I therefore wish all of you a very buon ginormous, hope that you don't find yourselves in poor old Ricardo, and suggest that if you are in need of a macchiato, you consider buying it instead of renting it. I have no idea what to do about Nostradamus. Lots of people didn't, as I recall.

And then there was our GPS. When we were in Greece a couple of years ago, we named our GPS lady with the British accent Cassandra, on the grounds that nobody ever listened to her, either. This time I wanted to call her La Compiuta Donzella, after a 13th century Tuscan poet, but my husband kept referring to her as the Madonna della Locazione Globale, and that stuck. Her main problem was pronunciation.
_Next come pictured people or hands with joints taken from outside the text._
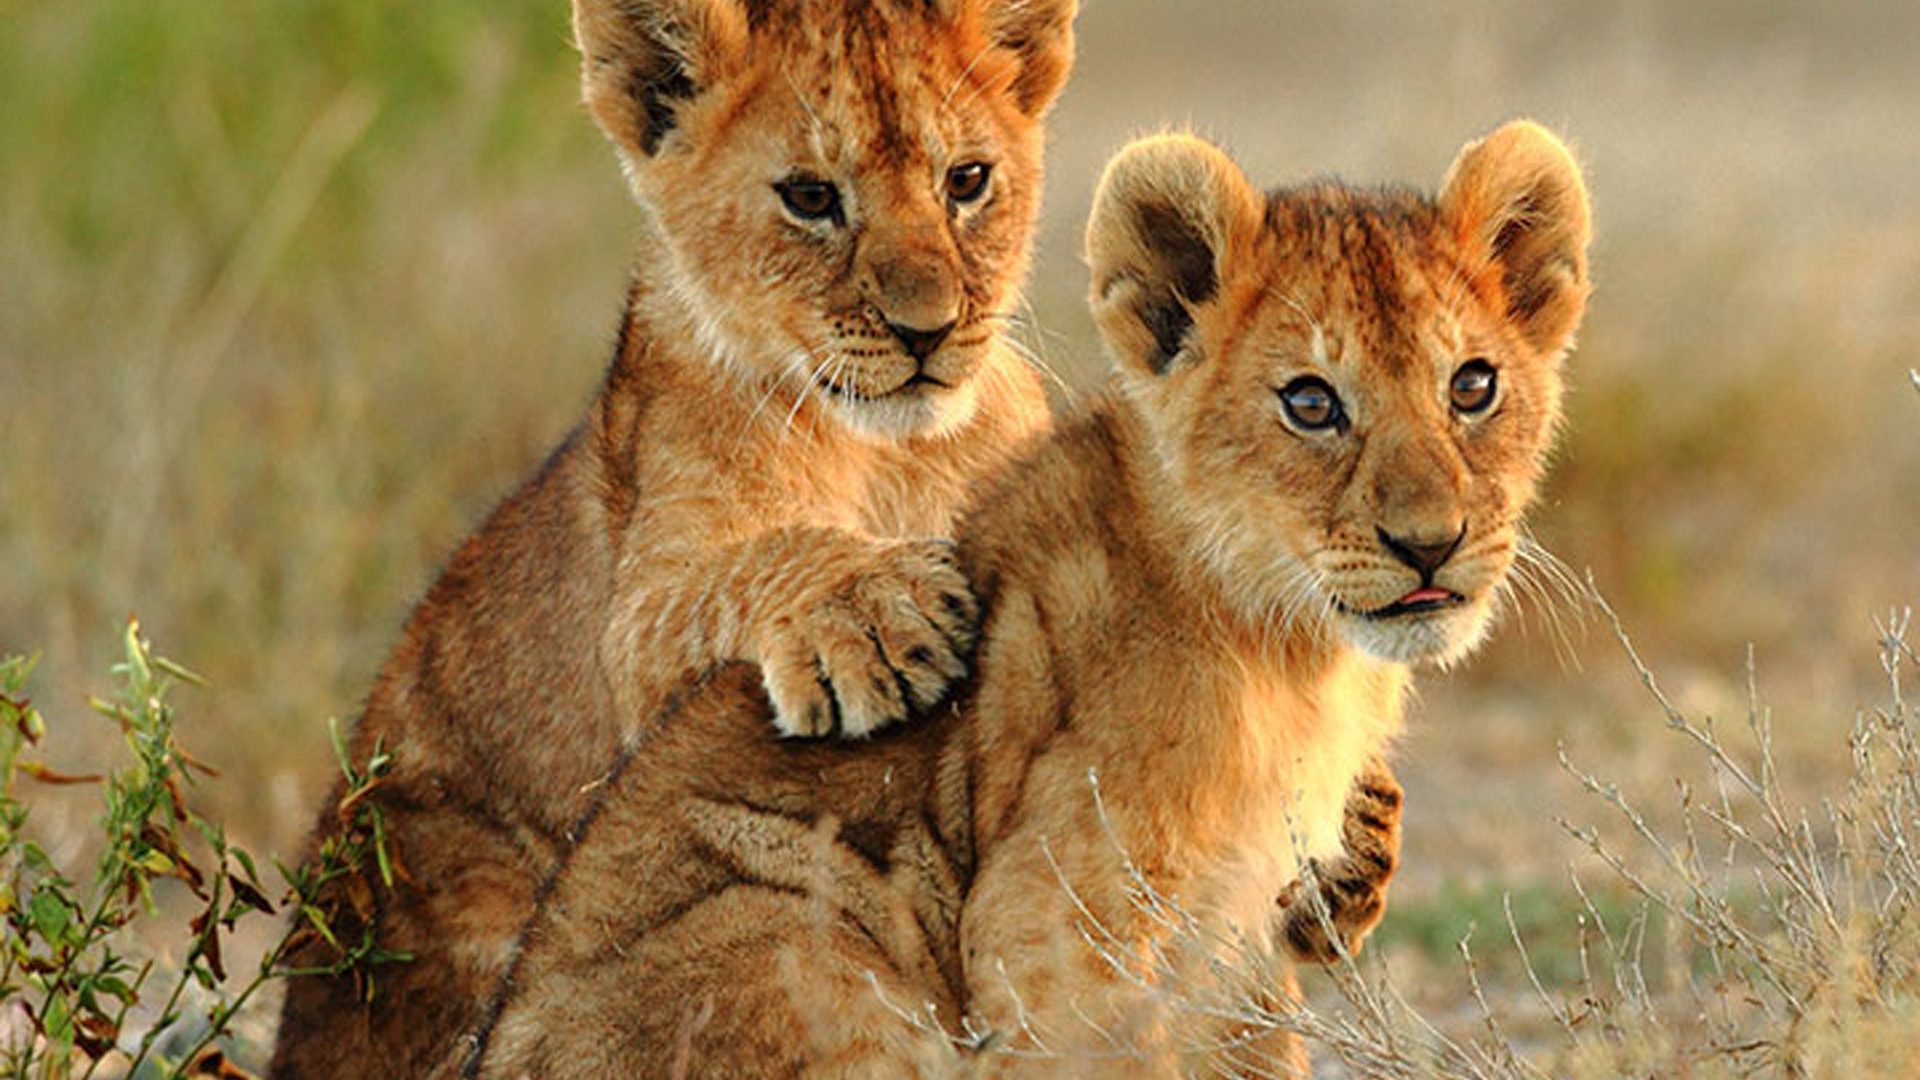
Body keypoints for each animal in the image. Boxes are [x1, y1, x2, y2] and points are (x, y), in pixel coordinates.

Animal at [269, 0, 1078, 1075]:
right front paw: (876, 610)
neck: (896, 454)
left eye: (968, 181)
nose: (929, 331)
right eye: (811, 197)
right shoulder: (641, 615)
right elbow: (740, 572)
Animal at [469, 119, 1592, 1077]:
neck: (1297, 654)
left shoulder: (1233, 941)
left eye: (1473, 386)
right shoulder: (1050, 928)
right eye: (1311, 403)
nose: (1431, 544)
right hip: (799, 925)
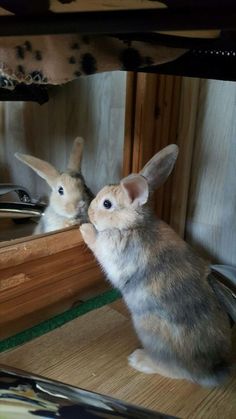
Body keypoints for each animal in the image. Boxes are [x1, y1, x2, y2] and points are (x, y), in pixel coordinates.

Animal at [79, 145, 232, 390]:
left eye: (107, 204)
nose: (90, 213)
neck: (132, 225)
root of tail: (209, 372)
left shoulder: (111, 249)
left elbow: (97, 242)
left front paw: (85, 229)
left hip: (150, 332)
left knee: (176, 370)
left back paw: (139, 360)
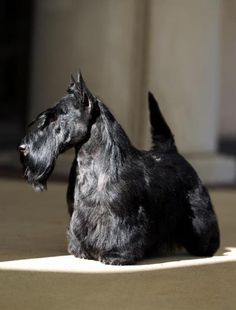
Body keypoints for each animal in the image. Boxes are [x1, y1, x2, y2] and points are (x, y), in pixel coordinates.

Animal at [19, 74, 220, 266]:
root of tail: (171, 150)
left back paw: (207, 248)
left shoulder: (123, 215)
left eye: (56, 117)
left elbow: (122, 234)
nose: (22, 148)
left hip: (198, 212)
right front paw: (80, 251)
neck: (91, 166)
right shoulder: (77, 213)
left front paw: (116, 256)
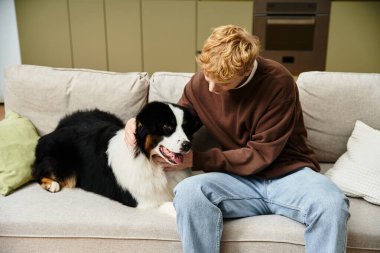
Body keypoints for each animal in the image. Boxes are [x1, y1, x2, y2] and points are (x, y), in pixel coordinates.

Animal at [33, 102, 199, 209]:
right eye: (167, 126)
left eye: (185, 128)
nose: (187, 145)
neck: (148, 160)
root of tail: (57, 127)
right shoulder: (146, 202)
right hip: (63, 165)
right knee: (38, 172)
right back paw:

GPS: Continue for 7 kilometers to Seena.
Me: It's SiEna, you electronic dingbat.
GPS: Take the exit to Chiuso.
Me: Chiusi, not Chiuso. Who programmed you, anyway?
GPS: Continue through MonTALcheeNO.
Me: MonTALcheeNO?!? Get a grip, lady! It's MONtalCIno.
GPS: Take the next left toward Seena.
Me: SiEna!
And so on.

My husband, by the way, has picked up a smattering of Italian along the way, but once in a while he still comes up with a howler. My favorite was the train ride when we were trying to figure out what stop we were passing, and he saw the sign that said "Vietato attraversare i binari."

"I got it!" he announced. "We're in Vietato."

I almost hated to point out that "Vietato attraversare i binari" means "It is forbidden to cross the tracks," but I couldn't resist observing that a town named "Forbidden" didn't sound like a really great place for our vacation.

Then there are pronunciation issues. The Italians don't do too well with the letter H, a voiced glottal fricative. So, when we're checking in somewhere and I need to give them our name (Heath), I spell it out: "Acca come hotel, E come Empoli, A come Ancona, T come Torino, e un'altra Acca," and they make a heroic effort to say the name, and it comes out as "Signora Heat." This is because even worse than the H, which they work at, is the digraph TH, the voiced or unvoiced dental fricative. That just isn't an option.

Favorite example: in Pienza, a few years ago, a pleasant young woman was showing us through the Palazzo Piccolomini.

Palazzo Piccolomini

We managed to be thoughtful and studious and nod appropriately as she told us the history of various Piccolomini popes and their predecessors, and we were fine with Pius the First, and with Pius the Second. But every time she got around to "Pius the Turd," we had to be sure not to look at each other, lest we lose it, which would have been rude.

Pius
I'll close with the charming, if slightly askew, comment by the church sacristan who was showing us around the sanctuary of a church that has a connection to my work in progress. He was quite indifferent to us at first, but he warmed to us when I for once remembered to murmur "Permesso," before walking through the door he had just opened for us. While it may seem strange to Americans to request permission to enter a space you have already been invited into, it is in fact a rather subtle custom, a way of saying, "I acknowledge that this is your space and not mine." An Italian would have done it without thinking. I've had to train myself. But he immediately dropped his guard, and we began one of those dual language conversations that when you try to remember them, you can't recall what was said in which language.

I mentioned my main character - a historical person, but not one many people have heard of - and his eyes widened, and he proceeded to rattle off her history in rapid Italian. He didn't tell me anything I didn't already know, but what he said was accurate, and at that moment there was a real sense of connection between us. So when we parted, he shook my hand and smiled at me and, in English, wished me "Merry Christmas!" It was the week before Easter, so he had missed by a bit, but that was fine. We settled on "Buona Pasqua," and parted as friends.